Pasé 15 años entrenando a los infantes de marina en combate cuerpo a cuerpo, y mi gobierno era simple: nunca poner una mano sobre un civil. Pero esa regla se rompió en el momento en que vi a mi hija en la sala de emergencias porque su novio la había lastimado. Conduje directamente a su gimnasio. Se reía con sus amigos, hasta que me vio. Y lo que sucedió después hizo que incluso su entrenador se callara.

“Ella lo negó”, se rompió la voz de Lisa. “Dijo que chocó con un marco de la puerta durante un entrenamiento. Shane, he visto suficientes víctimas de violencia doméstica para saber la diferencia entre un accidente y un asalto”.

El viejo guerrero en Shane quería conducir al gimnasio de Dustin en ese momento. Pero quince años de entrenamiento táctico le habían enseñado paciencia. No ganaste peleas cargando a ciegas. Reuniste inteligencia. Esperaste el momento adecuado. Golpeaste cuando la guardia de tu enemigo estaba bajada.

—Lo manejaré —dijo Shane, con la voz un gruñido bajo.

– Legalmente, Shane. Prométeme”.

Conoció los ojos de su esposa y no dijo nada. Algunas promesas que no pudo hacer.

Dos semanas pasaron por aquí. Shane observó y esperó, su entrenamiento de vigilancia de Force Recon pateando con un viejo y familiar zumbido. Pasó por la Forja de Titán tres veces, memorizando el diseño, los patrones, las caras.

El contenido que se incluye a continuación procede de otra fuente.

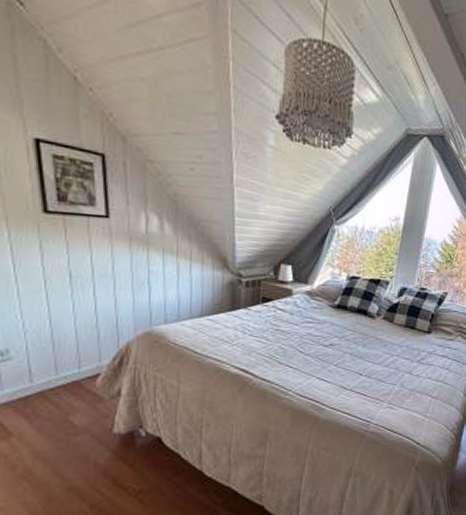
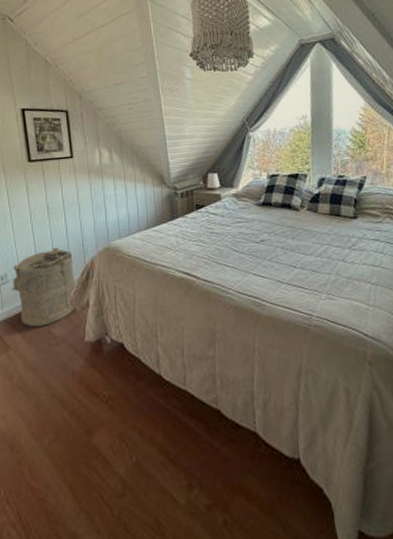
laundry hamper: none [16,324,104,413] -> present [12,247,75,327]

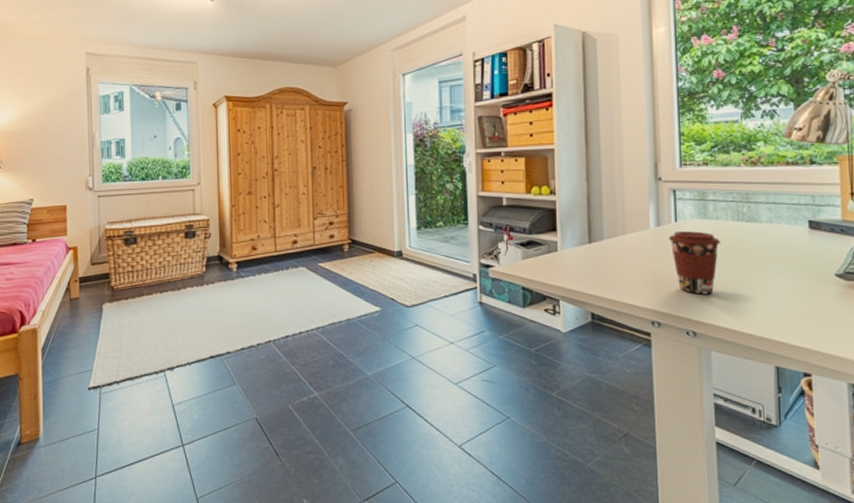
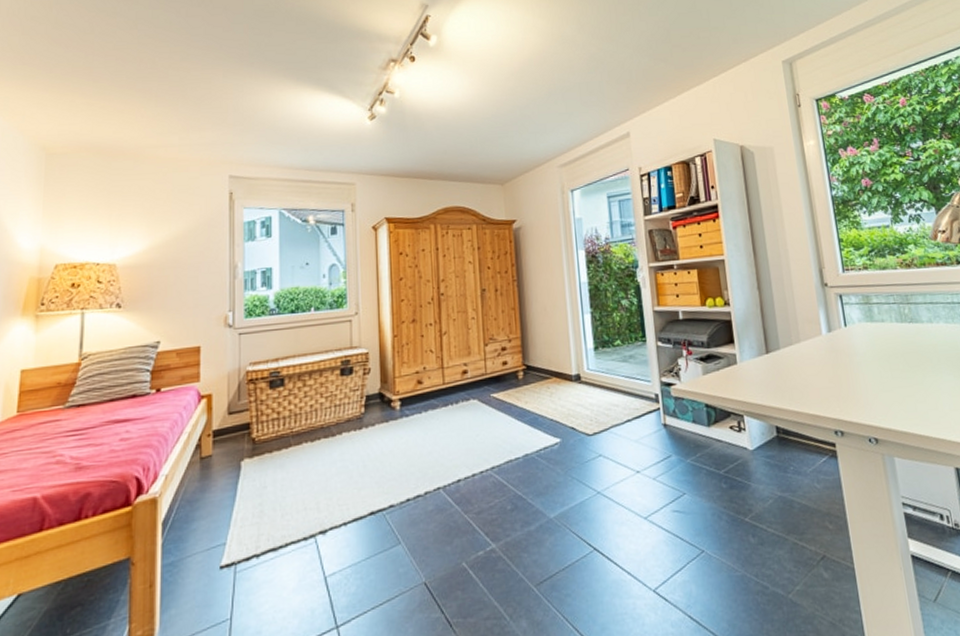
coffee cup: present [668,231,720,295] -> none [840,335,889,399]

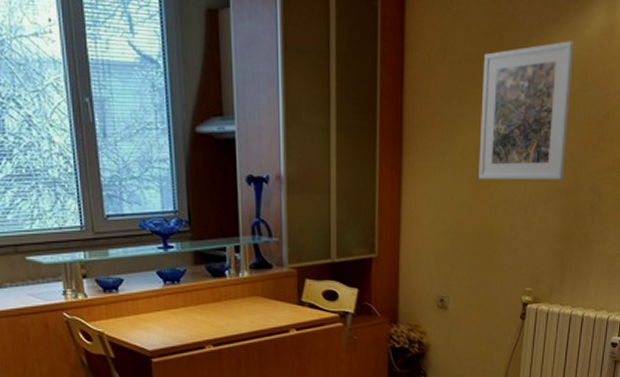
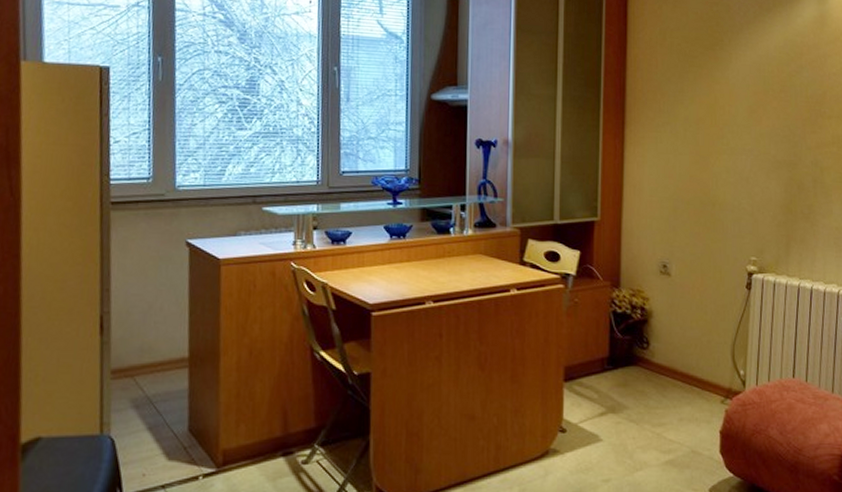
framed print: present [479,41,575,180] -> none [699,28,788,153]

El entrenador de Dustin era un boca fuerte llamado Perry Cox, un hombre de unos cuarenta años con tatuajes en la cabeza y el cuello afeitados, el tipo de entrenador que confundía la brutalidad con la disciplina.

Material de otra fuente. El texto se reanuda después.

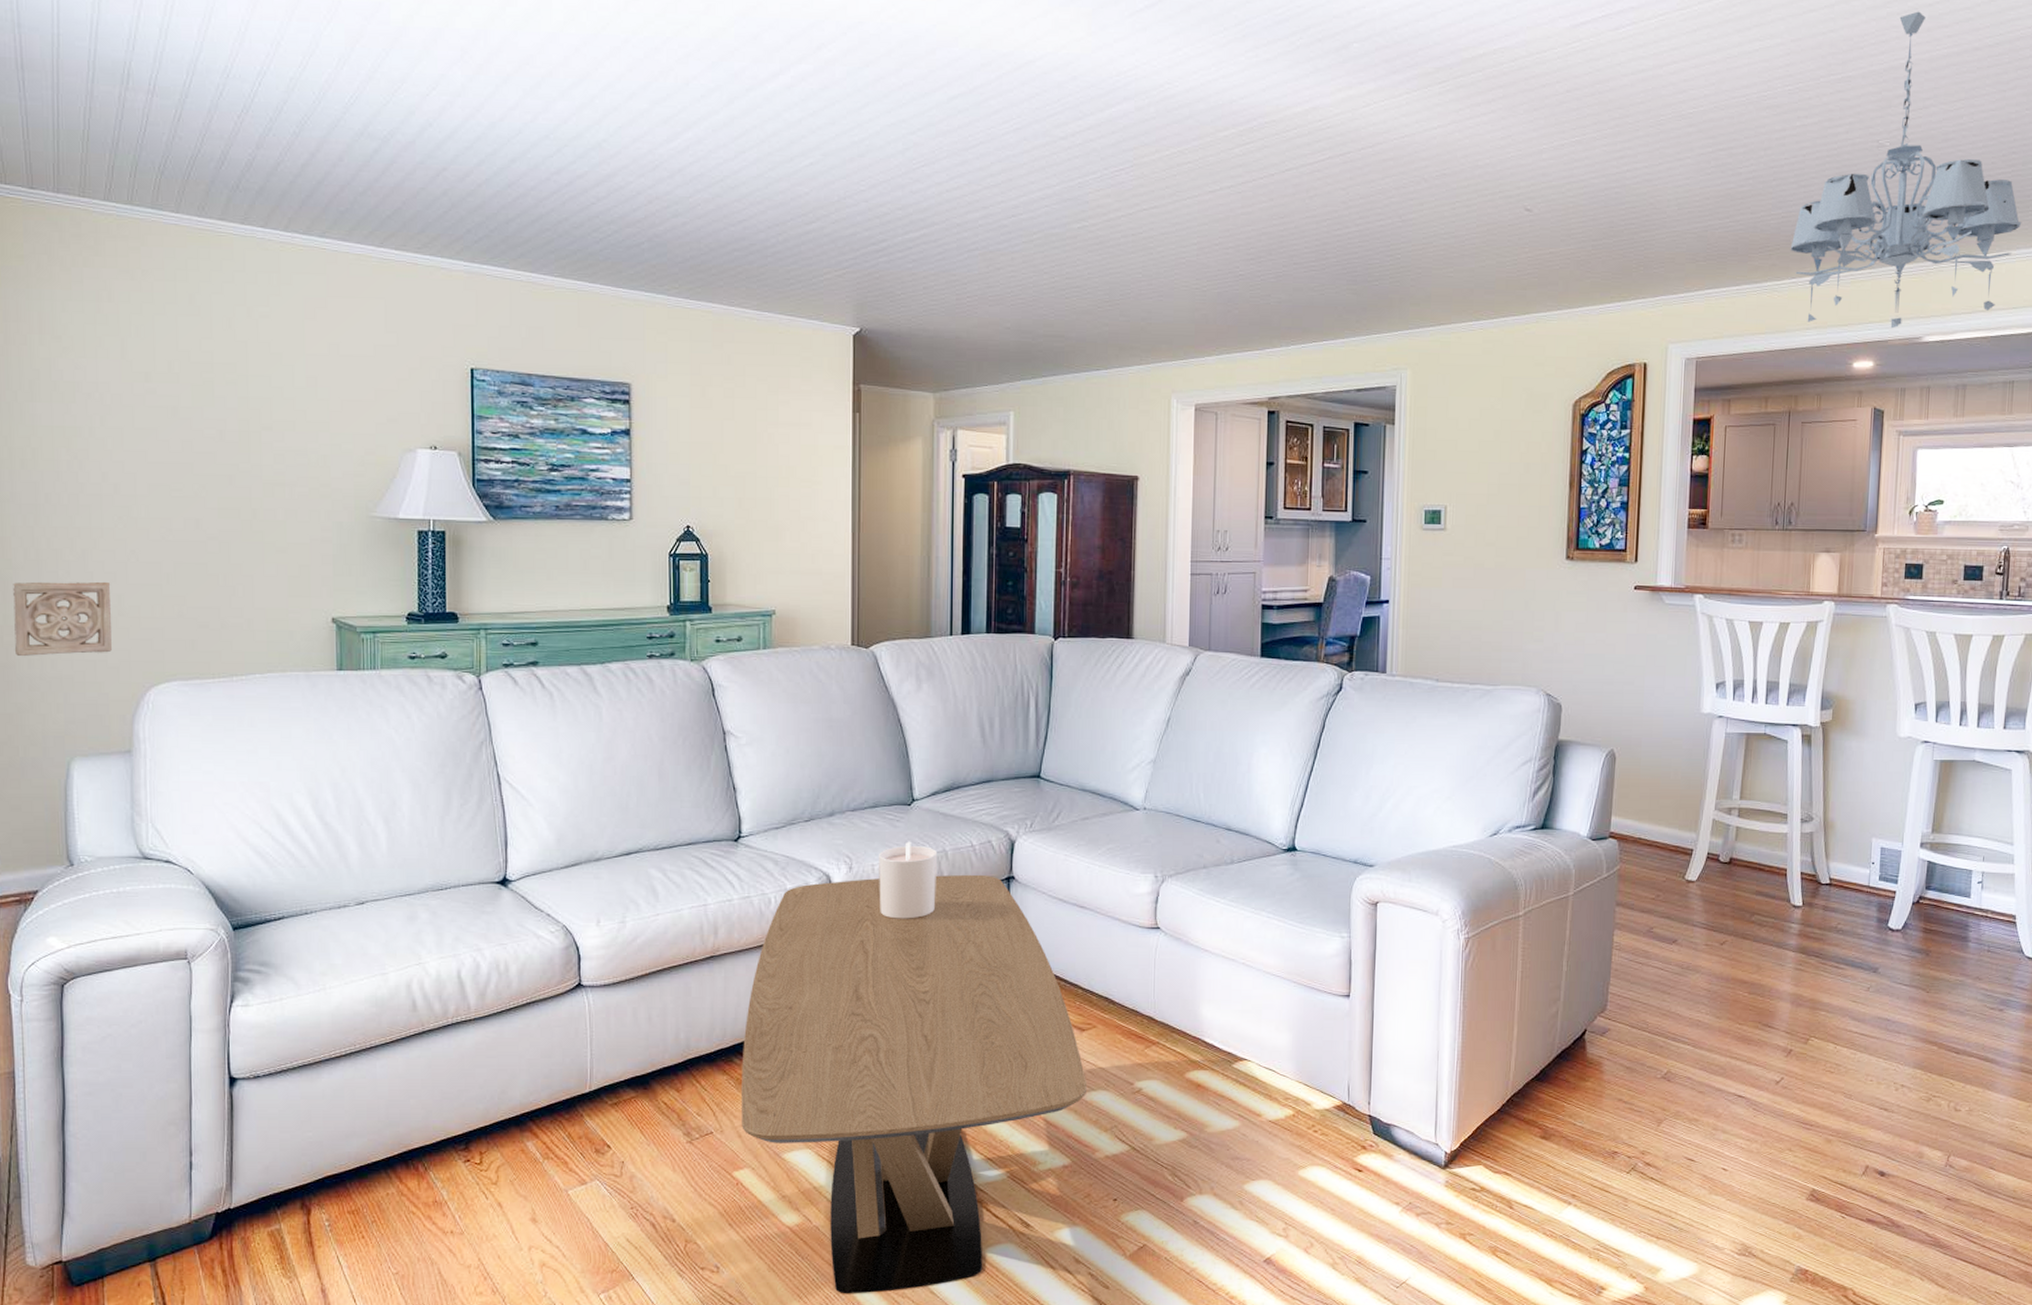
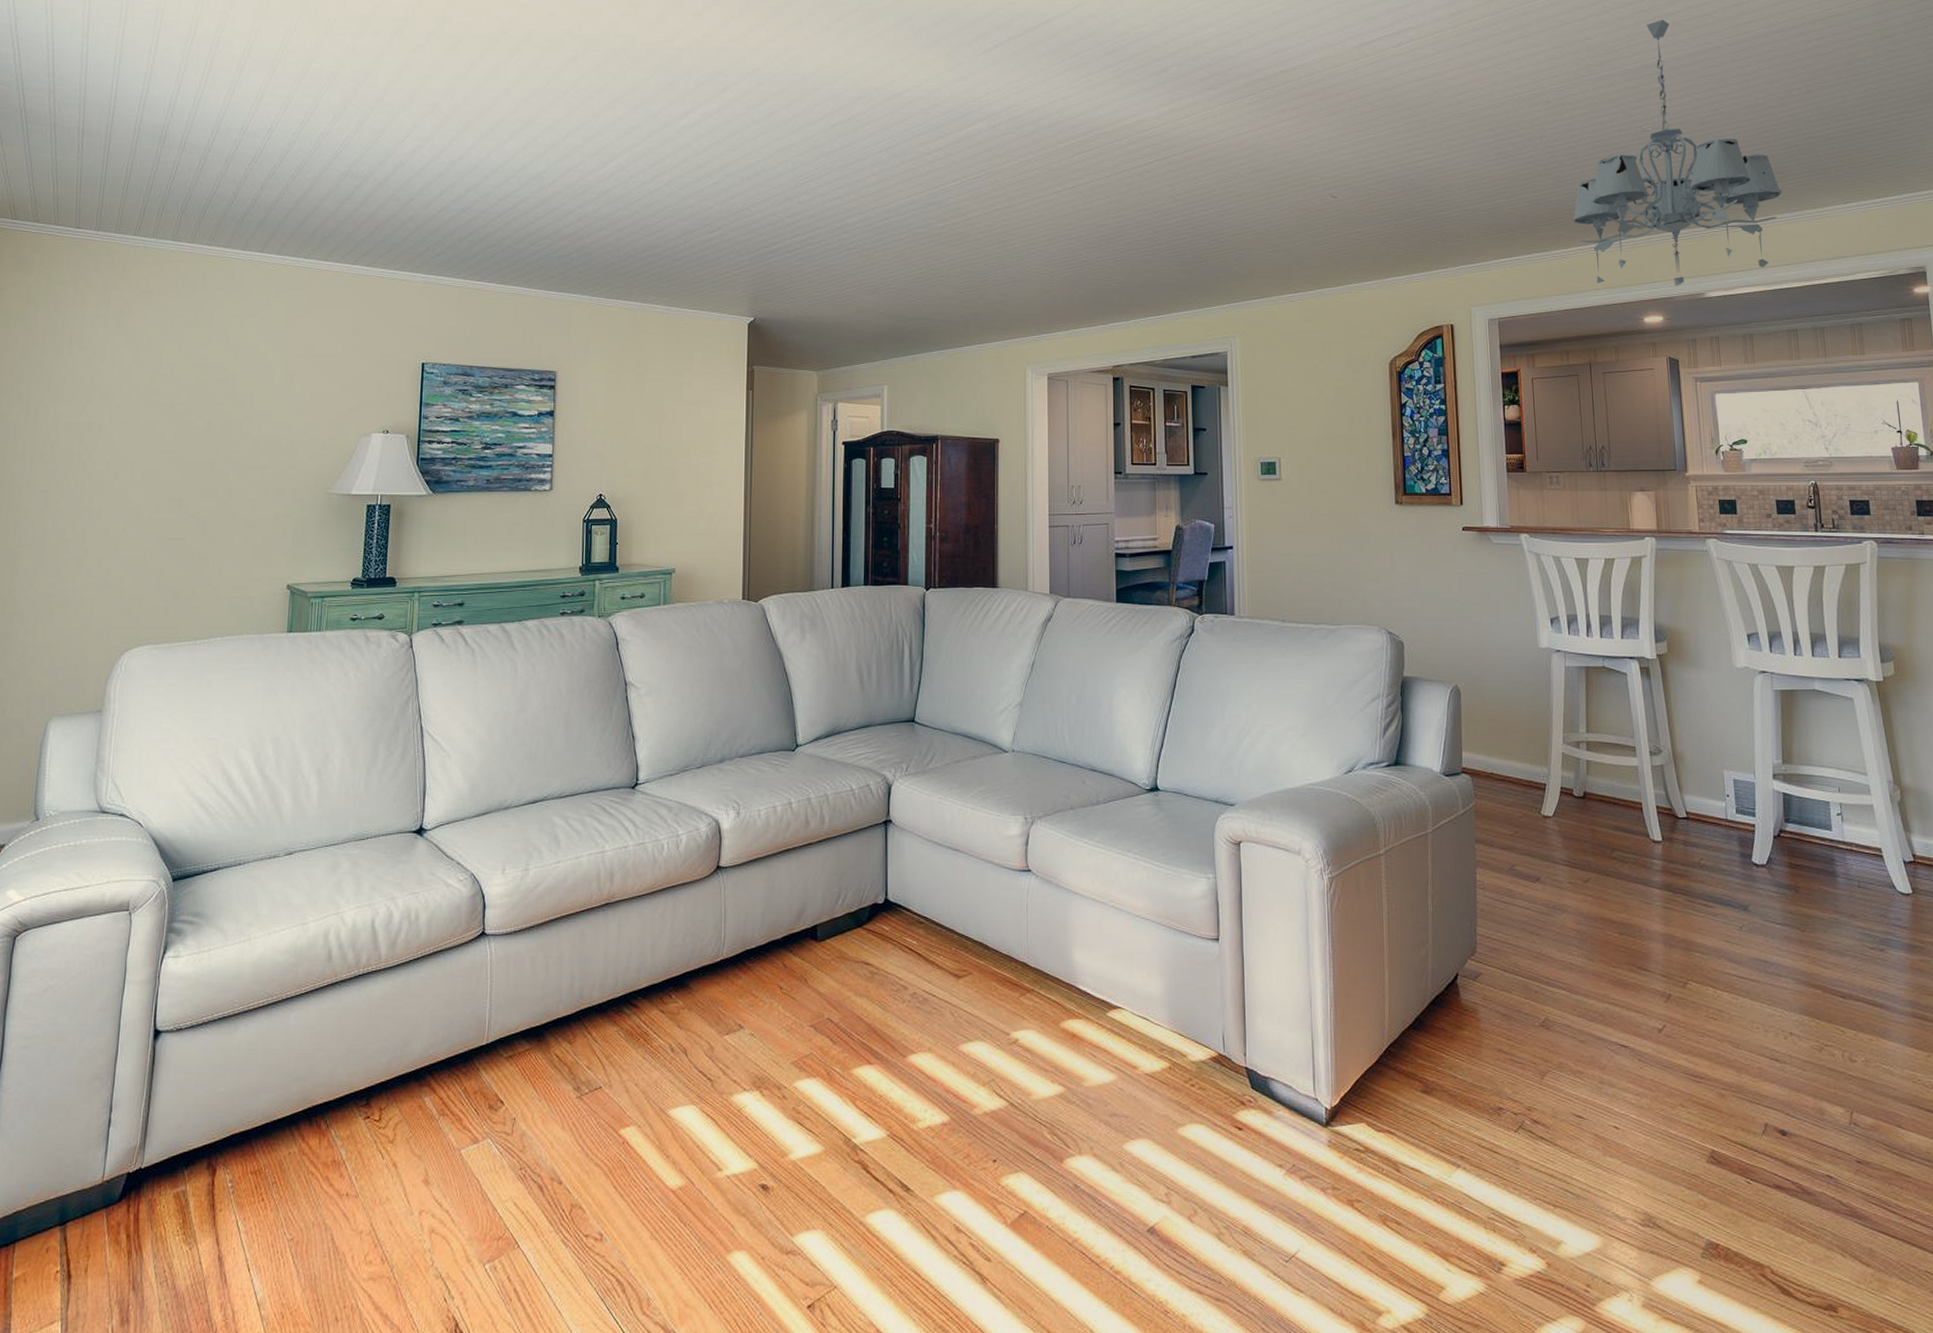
wall ornament: present [13,581,112,656] -> none [14,557,102,625]
coffee table: present [742,874,1088,1294] -> none [629,818,965,1266]
candle: present [879,841,938,919] -> none [764,786,820,864]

Shane también hizo llamadas. Su viejo compañero de los Marines, Gabriel Stevenson, ahora investigador privado en San Diego, realizó verificaciones de antecedentes.

“El novio de tu hija está sucio, hermano”, informó Gabriel por teléfono, con la voz sombría. “Tres cargos de asalto que se declararon a favor de los delitos menores. Una orden de restricción de una ex novia. Y aquí está el truco: su tío es Royce Clark”.